(Records provided)
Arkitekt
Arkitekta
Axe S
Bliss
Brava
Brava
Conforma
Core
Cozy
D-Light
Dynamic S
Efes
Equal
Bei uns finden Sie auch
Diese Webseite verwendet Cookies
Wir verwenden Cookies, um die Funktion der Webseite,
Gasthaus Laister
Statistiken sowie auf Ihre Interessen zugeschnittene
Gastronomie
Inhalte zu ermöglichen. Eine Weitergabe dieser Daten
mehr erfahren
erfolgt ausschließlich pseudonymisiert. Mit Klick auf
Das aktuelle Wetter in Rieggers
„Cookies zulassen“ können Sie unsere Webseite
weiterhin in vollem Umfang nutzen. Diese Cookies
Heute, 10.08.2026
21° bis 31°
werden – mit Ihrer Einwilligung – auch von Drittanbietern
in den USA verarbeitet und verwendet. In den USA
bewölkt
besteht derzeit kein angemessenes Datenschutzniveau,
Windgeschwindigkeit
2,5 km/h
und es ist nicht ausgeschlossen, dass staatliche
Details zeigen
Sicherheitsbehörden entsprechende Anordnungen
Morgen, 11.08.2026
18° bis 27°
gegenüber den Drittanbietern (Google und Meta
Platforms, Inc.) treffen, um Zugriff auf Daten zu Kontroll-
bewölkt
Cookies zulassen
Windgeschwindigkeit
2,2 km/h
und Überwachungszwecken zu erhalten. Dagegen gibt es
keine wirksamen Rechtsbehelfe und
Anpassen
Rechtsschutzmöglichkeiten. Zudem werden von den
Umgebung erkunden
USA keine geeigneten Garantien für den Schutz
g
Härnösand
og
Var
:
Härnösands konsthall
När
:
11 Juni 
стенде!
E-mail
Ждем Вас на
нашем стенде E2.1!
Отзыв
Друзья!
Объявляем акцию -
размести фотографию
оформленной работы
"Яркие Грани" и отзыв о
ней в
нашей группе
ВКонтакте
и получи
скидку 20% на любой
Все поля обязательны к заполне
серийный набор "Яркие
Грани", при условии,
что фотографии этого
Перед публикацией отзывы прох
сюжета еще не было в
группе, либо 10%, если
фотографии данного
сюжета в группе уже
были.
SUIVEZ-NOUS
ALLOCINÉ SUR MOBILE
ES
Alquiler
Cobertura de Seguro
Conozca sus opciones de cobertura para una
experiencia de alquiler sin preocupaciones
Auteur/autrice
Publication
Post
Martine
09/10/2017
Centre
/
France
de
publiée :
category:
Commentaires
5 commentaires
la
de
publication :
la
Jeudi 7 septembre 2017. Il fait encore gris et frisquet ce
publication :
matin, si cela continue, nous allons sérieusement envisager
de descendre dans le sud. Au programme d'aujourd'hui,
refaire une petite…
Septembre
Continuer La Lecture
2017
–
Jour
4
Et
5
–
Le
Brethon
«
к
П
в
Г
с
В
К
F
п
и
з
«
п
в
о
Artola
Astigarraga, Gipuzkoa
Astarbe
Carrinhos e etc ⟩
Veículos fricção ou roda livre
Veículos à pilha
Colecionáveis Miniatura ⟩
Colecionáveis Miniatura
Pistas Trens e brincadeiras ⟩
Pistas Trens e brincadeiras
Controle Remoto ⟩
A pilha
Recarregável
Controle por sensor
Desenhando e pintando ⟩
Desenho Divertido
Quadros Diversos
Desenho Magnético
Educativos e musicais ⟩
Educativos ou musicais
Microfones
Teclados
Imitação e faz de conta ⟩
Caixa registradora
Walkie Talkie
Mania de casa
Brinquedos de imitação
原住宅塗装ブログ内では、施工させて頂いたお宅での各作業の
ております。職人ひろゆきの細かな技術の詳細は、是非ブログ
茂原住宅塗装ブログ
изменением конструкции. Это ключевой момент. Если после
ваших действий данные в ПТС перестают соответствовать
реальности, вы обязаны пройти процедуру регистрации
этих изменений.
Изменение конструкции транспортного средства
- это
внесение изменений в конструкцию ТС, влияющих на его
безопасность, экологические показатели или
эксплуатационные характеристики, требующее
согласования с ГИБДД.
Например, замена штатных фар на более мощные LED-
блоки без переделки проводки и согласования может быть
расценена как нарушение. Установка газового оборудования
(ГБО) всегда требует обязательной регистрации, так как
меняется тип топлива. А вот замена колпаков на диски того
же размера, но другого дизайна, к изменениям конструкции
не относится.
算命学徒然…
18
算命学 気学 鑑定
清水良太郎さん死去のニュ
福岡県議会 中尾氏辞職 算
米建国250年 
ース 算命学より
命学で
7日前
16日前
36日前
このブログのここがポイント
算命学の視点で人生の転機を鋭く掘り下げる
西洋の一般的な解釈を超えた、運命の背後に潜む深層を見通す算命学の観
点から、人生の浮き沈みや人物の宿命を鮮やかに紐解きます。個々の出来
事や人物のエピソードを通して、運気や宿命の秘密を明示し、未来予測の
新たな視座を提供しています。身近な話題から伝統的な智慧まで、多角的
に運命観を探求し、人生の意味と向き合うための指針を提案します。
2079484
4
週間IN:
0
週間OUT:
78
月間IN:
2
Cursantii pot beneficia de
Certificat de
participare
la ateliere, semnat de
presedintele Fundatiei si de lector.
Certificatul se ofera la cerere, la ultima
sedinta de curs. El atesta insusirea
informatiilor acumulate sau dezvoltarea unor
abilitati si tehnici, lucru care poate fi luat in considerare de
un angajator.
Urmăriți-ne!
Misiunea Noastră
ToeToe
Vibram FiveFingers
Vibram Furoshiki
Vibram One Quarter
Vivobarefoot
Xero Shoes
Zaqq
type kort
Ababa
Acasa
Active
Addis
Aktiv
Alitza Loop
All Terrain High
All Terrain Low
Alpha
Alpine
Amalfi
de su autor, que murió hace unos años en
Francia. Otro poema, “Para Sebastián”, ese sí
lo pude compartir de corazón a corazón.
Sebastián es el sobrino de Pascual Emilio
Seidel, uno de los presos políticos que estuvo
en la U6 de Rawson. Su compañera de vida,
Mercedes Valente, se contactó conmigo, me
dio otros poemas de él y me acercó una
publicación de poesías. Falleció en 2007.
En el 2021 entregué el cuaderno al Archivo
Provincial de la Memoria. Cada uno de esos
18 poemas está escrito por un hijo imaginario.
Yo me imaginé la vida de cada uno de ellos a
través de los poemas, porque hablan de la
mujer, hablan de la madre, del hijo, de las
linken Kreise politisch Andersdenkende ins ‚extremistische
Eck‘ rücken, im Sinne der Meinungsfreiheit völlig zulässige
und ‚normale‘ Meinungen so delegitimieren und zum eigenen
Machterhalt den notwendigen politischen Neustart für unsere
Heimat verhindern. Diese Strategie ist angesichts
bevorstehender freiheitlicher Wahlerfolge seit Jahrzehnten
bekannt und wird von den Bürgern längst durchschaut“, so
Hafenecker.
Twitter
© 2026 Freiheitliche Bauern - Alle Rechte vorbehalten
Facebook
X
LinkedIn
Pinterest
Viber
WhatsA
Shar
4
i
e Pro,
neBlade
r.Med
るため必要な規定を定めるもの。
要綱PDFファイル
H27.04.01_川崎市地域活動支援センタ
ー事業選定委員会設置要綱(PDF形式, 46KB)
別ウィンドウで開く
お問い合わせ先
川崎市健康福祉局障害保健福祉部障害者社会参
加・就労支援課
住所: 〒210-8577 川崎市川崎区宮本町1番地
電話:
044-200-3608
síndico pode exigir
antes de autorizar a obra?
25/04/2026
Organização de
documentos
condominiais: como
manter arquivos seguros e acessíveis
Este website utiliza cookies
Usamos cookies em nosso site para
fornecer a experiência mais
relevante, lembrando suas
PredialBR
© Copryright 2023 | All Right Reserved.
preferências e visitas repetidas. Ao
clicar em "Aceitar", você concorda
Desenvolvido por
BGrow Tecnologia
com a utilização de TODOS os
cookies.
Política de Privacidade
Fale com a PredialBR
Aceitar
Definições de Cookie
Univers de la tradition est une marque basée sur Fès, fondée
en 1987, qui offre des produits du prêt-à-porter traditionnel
(End Records provided)
(To-do item):
Can you rewrite the listing from its first line through the line containing "erfolgt ausschließlich pseudonymisiert.", substituting "Bravura" for every "Brava" and leaving everything else unchanged?

(Written reply):
Arkitekt
Arkitekta
Axe S
Bliss
Bravura
Bravura
Conforma
Core
Cozy
D-Light
Dynamic S
Efes
Equal
Bei uns finden Sie auch
Diese Webseite verwendet Cookies
Wir verwenden Cookies, um die Funktion der Webseite,
Gasthaus Laister
Statistiken sowie auf Ihre Interessen zugeschnittene
Gastronomie
Inhalte zu ermöglichen. Eine Weitergabe dieser Daten
mehr erfahren
erfolgt ausschließlich pseudonymisiert. Mit Klick auf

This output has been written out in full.